Import volumes download data from external sources into your workspace container at startup. This is useful for:
  • Code: Pull code from version control systems such as GitHub, GitLab, or BitBucket.
  • Dataset and Model: Retrieve datasets or models defined in VESSL Dataset or VESSL Model Registry.
  • Hugging Face: Fetch datasets or models from Hugging Face repositories.
  • Files: Incorporate files from VESSL Storage volumes.
  • Object Storage: Download data directly from cloud services like AWS S3 or Google Cloud Storage.

Mount Volumes

Mount volumes provide persistent storage solutions, directly attaching to your workspace container for ongoing data access. They are particularly valuable for:
  • Dataset: Attach datasets predefined in VESSL Dataset for direct use in the container.
  • VESSL Storage: Mount volumes from VESSL Storage for persistent file access across workspace sessions.
  • External Storage: Connect to external storage solutions like AWS S3 or Google Cloud Storage.
  • On-premises Storage: Connect to on-site data storage solutions using Network File System (NFS) or host path configurations (custom clusters only).
  • GCS Fuse: Integrate Google Cloud Storage using GCS Fuse for seamless data accessibility.
Unlike runs, workspaces don’t typically use export volumes since the /root directory provides built-in persistence for your work.

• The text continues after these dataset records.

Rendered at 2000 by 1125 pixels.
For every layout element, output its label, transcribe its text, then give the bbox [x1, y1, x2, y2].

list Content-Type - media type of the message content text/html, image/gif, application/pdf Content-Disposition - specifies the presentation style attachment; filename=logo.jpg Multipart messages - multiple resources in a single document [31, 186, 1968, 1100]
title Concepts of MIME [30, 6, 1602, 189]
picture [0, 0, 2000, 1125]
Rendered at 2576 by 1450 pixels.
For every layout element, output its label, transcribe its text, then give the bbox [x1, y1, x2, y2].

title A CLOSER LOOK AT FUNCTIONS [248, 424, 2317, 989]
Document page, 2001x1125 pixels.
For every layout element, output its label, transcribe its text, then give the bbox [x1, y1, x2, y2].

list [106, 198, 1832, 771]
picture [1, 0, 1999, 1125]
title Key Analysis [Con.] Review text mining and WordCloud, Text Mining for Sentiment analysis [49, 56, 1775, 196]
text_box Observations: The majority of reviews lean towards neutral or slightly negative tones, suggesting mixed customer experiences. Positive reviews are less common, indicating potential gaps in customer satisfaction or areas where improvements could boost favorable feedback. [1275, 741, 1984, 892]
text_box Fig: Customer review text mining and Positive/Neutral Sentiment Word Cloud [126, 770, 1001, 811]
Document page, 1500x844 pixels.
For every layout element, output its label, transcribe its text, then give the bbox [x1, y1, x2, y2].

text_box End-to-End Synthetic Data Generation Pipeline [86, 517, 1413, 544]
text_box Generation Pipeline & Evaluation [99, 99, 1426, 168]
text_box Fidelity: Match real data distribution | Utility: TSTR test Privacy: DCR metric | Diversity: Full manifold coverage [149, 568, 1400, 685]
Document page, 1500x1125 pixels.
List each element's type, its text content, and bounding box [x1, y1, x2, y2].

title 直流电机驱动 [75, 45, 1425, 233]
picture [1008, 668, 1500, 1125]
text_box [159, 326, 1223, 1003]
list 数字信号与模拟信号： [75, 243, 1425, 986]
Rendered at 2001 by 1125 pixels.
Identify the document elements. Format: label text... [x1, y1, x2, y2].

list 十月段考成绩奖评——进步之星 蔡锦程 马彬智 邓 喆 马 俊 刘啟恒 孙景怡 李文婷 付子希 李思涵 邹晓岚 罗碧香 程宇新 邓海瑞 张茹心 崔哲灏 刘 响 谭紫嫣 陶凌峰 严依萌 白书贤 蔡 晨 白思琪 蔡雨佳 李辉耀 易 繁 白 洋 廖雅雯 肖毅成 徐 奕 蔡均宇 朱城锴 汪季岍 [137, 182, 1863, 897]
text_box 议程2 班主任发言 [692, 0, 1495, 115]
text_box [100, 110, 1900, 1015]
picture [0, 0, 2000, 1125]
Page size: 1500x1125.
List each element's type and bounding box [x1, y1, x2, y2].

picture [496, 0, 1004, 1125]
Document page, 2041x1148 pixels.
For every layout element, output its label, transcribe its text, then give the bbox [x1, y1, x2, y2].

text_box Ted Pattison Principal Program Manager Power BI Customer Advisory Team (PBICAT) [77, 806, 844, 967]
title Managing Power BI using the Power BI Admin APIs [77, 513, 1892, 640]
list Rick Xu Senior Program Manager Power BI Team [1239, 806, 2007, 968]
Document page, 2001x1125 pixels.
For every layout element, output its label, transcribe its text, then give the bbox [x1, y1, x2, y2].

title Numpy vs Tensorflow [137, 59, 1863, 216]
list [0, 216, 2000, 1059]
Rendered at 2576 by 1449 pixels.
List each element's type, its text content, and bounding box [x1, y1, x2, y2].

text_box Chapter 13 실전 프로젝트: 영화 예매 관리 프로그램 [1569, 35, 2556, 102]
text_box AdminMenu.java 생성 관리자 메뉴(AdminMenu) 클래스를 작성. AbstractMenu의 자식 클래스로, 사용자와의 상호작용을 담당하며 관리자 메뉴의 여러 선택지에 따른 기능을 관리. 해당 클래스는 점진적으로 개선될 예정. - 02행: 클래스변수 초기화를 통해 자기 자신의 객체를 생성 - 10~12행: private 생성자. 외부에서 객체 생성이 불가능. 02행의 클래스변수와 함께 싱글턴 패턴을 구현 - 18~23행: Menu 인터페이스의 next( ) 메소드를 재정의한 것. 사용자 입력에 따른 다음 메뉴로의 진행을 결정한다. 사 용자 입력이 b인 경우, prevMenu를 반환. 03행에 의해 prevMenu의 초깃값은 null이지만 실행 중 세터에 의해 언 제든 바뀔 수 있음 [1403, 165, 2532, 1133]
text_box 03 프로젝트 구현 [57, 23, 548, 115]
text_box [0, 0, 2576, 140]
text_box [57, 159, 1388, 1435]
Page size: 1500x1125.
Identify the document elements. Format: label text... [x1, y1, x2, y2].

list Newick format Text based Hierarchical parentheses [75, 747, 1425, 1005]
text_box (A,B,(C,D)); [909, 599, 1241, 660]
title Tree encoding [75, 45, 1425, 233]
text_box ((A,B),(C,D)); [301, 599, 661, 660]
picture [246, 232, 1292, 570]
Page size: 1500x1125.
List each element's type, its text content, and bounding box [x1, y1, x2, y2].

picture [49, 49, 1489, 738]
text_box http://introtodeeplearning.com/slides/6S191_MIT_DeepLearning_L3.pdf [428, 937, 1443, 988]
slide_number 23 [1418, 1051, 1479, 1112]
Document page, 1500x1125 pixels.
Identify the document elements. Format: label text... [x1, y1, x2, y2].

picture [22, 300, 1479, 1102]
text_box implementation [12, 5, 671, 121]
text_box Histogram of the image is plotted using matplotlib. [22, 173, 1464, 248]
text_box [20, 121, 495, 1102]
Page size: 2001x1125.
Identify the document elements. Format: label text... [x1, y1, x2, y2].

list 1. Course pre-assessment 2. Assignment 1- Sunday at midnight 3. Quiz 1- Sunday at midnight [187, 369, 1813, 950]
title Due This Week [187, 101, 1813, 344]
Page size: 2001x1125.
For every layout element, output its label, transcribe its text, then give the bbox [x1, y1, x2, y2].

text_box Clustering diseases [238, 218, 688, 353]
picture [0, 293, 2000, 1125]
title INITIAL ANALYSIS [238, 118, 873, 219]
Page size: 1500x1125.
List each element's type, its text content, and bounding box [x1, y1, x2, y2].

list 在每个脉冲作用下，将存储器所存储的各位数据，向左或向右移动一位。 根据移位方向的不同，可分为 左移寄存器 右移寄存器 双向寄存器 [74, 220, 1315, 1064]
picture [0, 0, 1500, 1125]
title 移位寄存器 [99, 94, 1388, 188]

Learn more about VESSL Storage

Explore VESSL’s storage system for managing your data and volumes.

Advanced setting

Disk

You can specify the disk size to use in your container. This will be the request storage size of your PVC. The disk size cannot be changed once the workspace is created.
Disk size can be ignored in a custom cluster due to limitation of kubernetes. (official docs)

Port

You can customize port settings. By default, 8888 (jupyter) and 22 (ssh) are exposed.

Initialization (init) script

Init script is a shell script that runs every time the workspace starts. Because /root is the only persistent directory, packages you installed outside the home directory may reset on stop and start. In this case, you can fill init script with install commands such as apt-get update && apt-get install ripgrep -y.